_Work task_:
Only a number is expected: how many lines in the entries that follow contain the word "input"?

_Provided material_:
'''
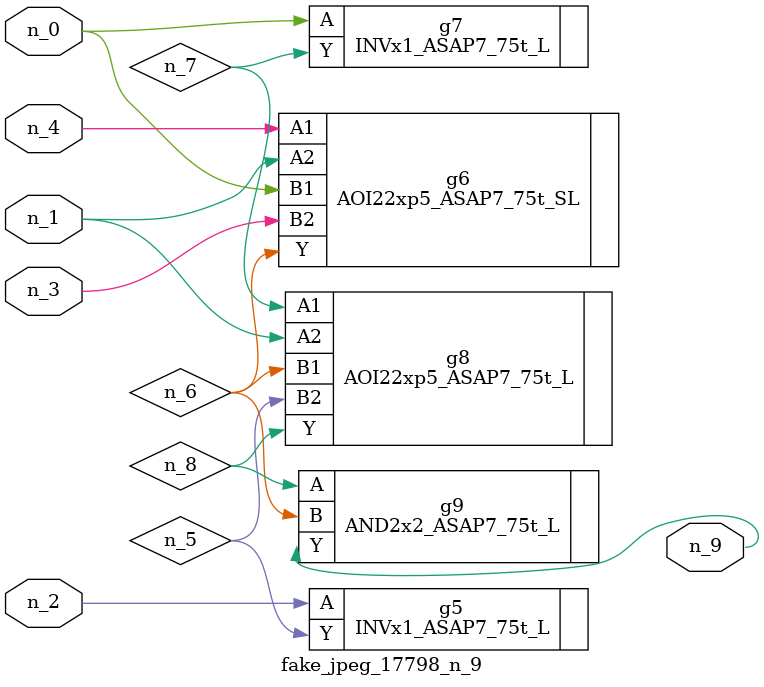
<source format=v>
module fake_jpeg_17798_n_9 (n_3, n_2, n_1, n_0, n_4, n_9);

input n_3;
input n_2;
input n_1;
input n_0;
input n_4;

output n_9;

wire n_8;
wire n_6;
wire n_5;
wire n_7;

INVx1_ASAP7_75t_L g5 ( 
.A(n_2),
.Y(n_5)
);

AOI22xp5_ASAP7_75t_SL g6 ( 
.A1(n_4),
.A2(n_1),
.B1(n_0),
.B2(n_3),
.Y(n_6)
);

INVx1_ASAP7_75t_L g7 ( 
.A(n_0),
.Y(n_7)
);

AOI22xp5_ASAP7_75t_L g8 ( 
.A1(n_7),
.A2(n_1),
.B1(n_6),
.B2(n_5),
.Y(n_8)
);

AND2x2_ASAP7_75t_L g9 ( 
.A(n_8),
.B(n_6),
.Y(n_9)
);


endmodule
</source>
'''
'''
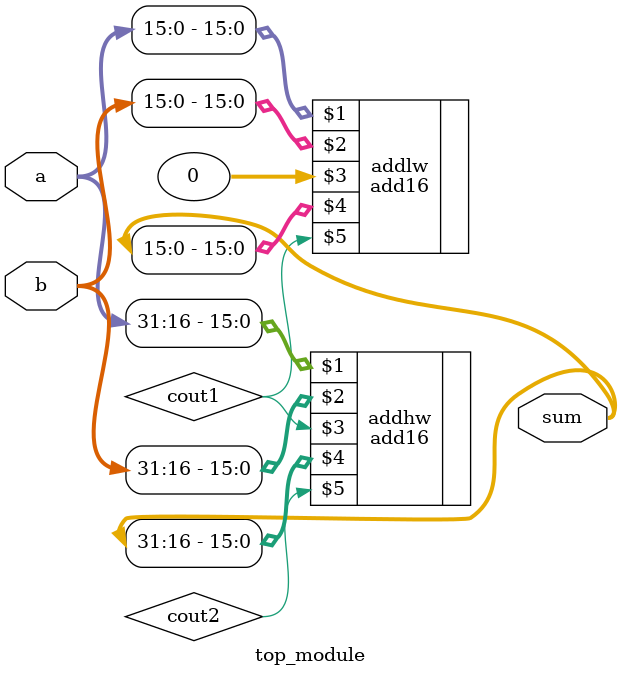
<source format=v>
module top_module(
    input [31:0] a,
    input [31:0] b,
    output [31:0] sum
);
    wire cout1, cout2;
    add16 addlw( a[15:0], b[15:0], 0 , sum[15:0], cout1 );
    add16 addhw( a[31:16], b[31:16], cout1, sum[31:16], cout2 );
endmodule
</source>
'''
_Result of the task_:
7